The exhibition is spread across two floors, with the Hayward’s characteristic concrete spiral staircase running up the middle. The lower floor has low lighting while the upstairs is lit by skylights, giving the impression that visitors are climbing from subterranean roots to canopy: the exhibition-as-tree. In gallery 5 I enjoyed Kazuo Kadonaga’s ‘Wood No. 5 CH’ (1984), one of the oldest pieces in the show, which consists of a cedar log sliced into around 800 paper-thin sheets. Dried and glued back together to recreate the original log form, Kadonaga drew on his family’s knowledge as owners of a lumber mill to highlight the individuality of the trees which are turned into uniform ‘materials’ such as plywood.
‘Among the Trees’ shows that once you start to think about trees, the possibilities for imagination and recontextualisation become endless. However, the show is perhaps too literal. Every photograph, painting, sculpture and video in the show features a figurative representation of a tree and the effect, when initially viewed en masse, is one of homogeneity. As in a forest, closer looking finds some examples of uniqueness and powerful beauty, but even then the concept is often somewhat weak.
‘Among the Trees’ fails to grapple with what Michael Marder calls the ‘radical alterity’ of vegetal beings and generally avoids engaging with trees on their own terms. Contrary to a growing body of philosophical and critical thought around plant-consciousness and the alternative modes of being presented by trees, the exhibition primarily engages with the significance of trees (or their absence) to human lives in symbolic, economic and environmental terms.

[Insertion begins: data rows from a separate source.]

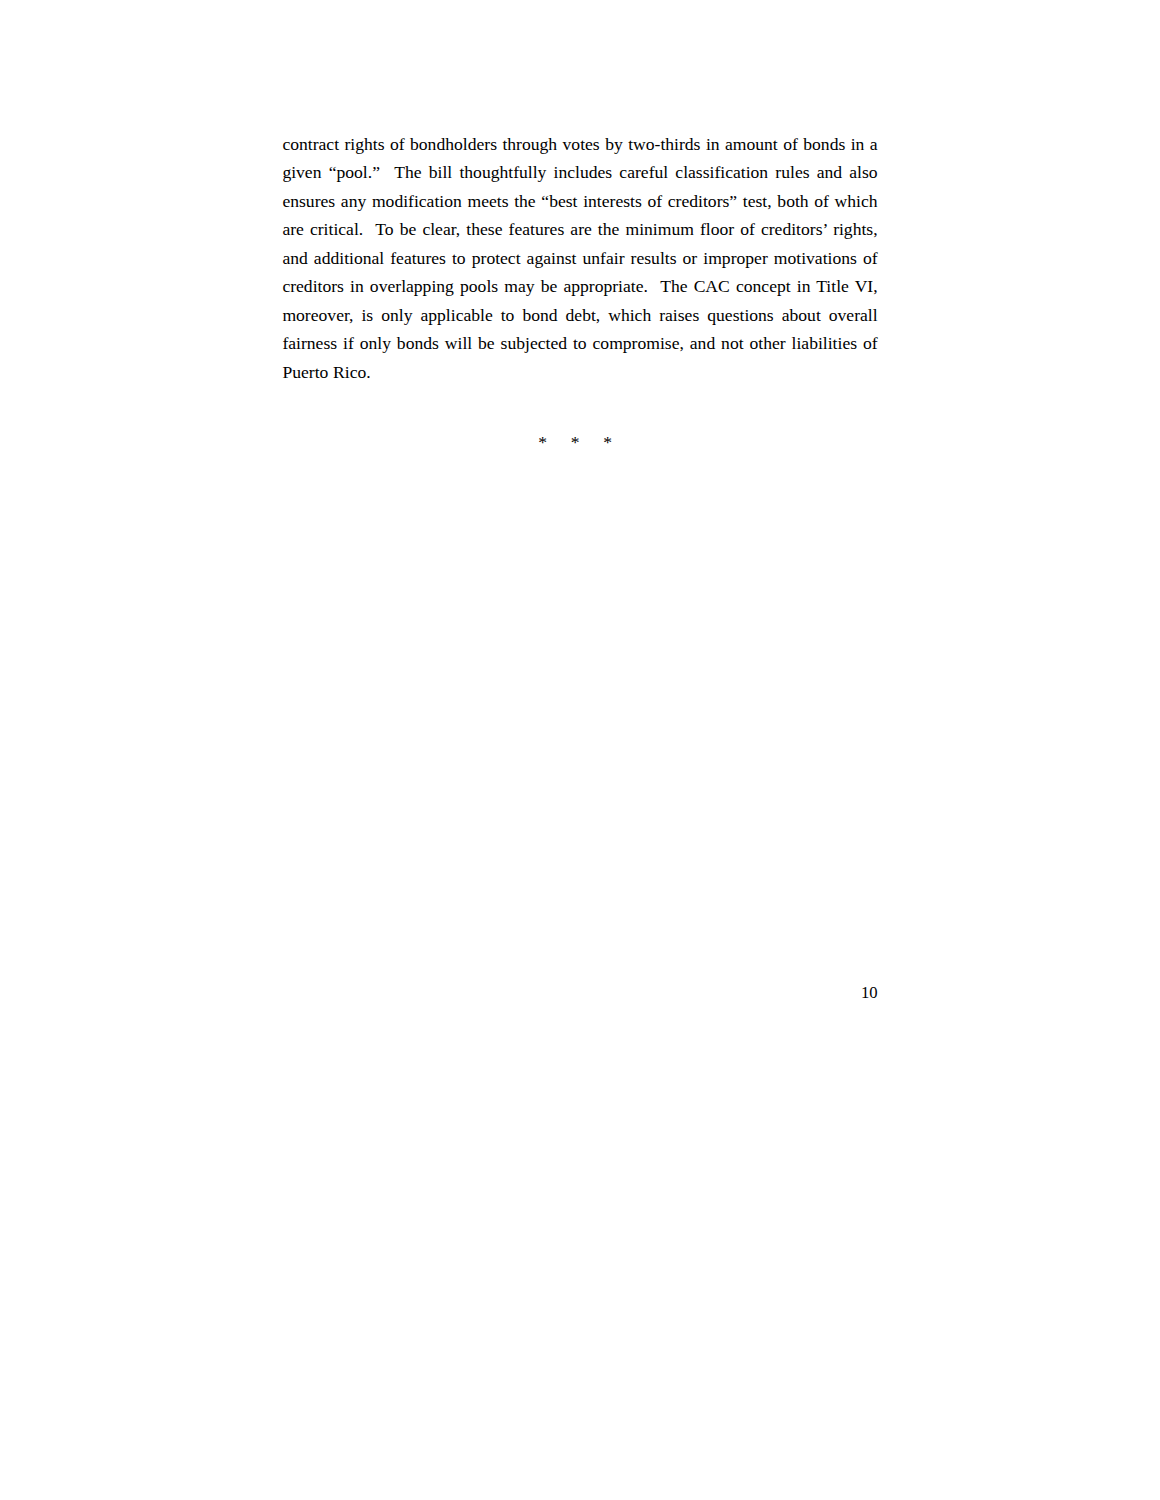contract rights of bondholders through votes by two-thirds in amount of bonds in a given “pool.” The bill thoughtfully includes careful classification rules and also ensures any modification meets the “best interests of creditors” test, both of which are critical. To be clear, these features are the minimum floor of creditors’ rights, and additional features to protect against unfair results or improper motivations of creditors in overlapping pools may be appropriate. The CAC concept in Title VI, moreover, is only applicable to bond debt, which raises questions about overall fairness if only bonds will be subjected to compromise, and not other liabilities of Puerto Rico.
* * *
10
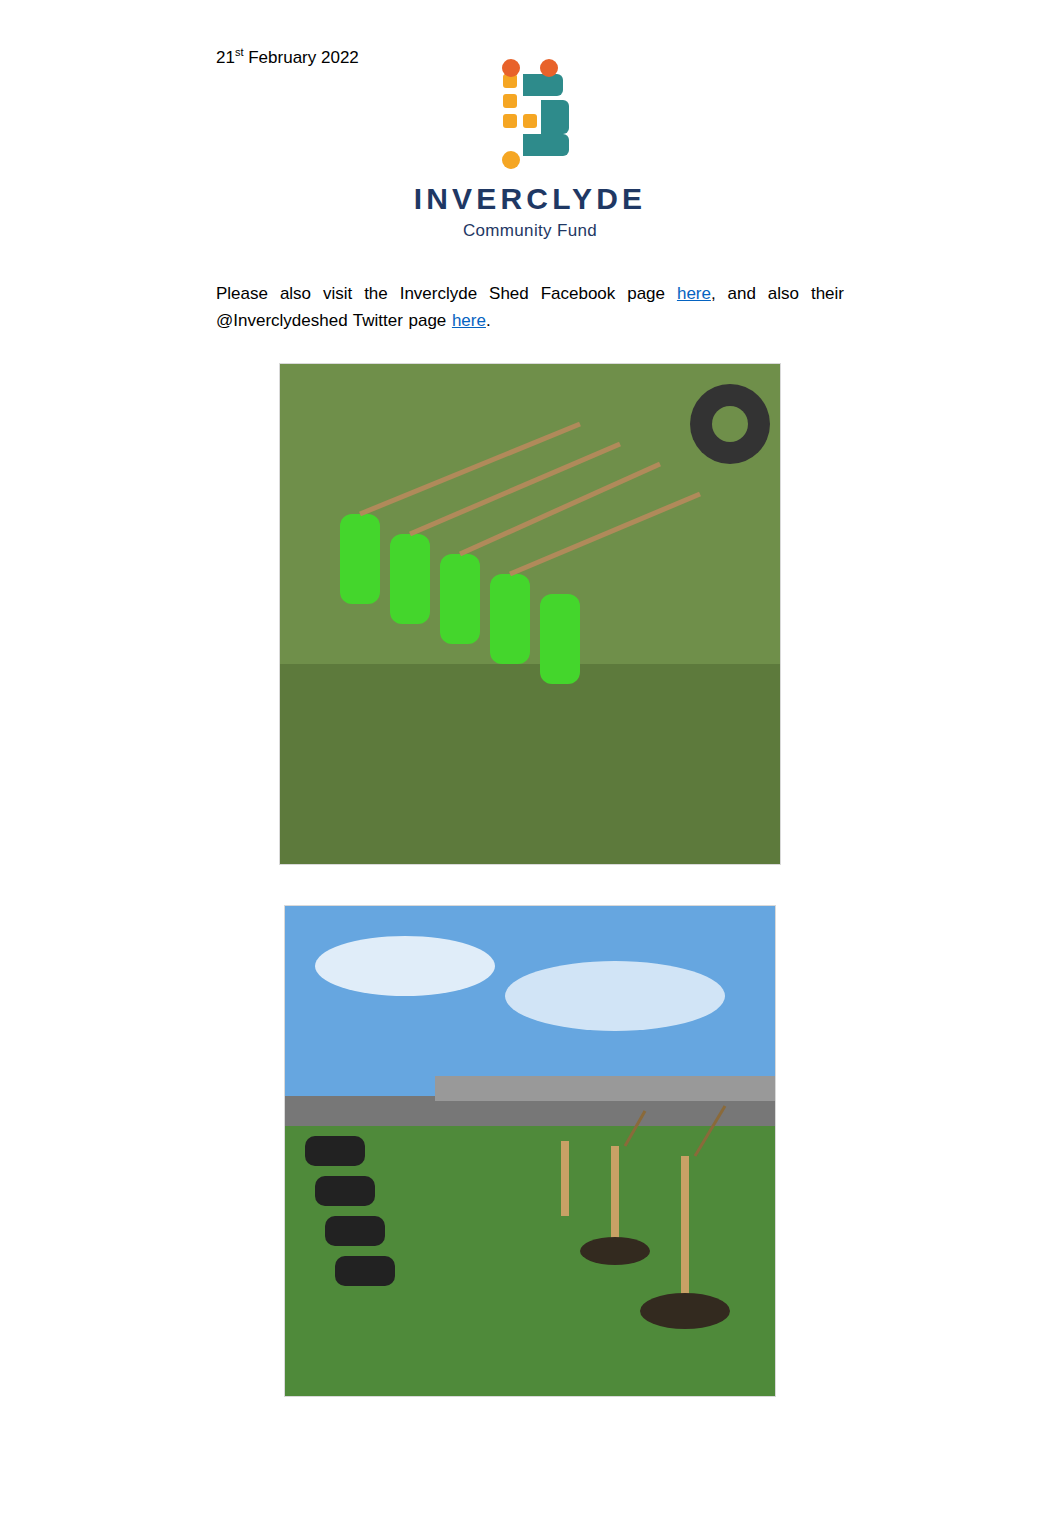21st February 2022
INVERCLYDE
Community Fund
Please also visit the Inverclyde Shed Facebook page here, and also their @Inverclydeshed Twitter page here.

It’s certainly an urgent truth that trees are disappearing from the earth at a record pace because of human activities. And yet we need them more than ever before. If the environmental crisis didn’t convince us, then perhaps the context-consuming Coronavirus (which has now closed this show) will do it – proving, as it does, that we are all intimately connected. The virus doesn’t care if you’re rich, famous or a right-wing voter – and nor, in the end, will climate breakdown. Scientists now suggest that a forest can be considered a ‘superorganism’, a network of symbiotic species connected through the ‘wood wide web’. It’s time to recognise that we are just as interconnected as the trees.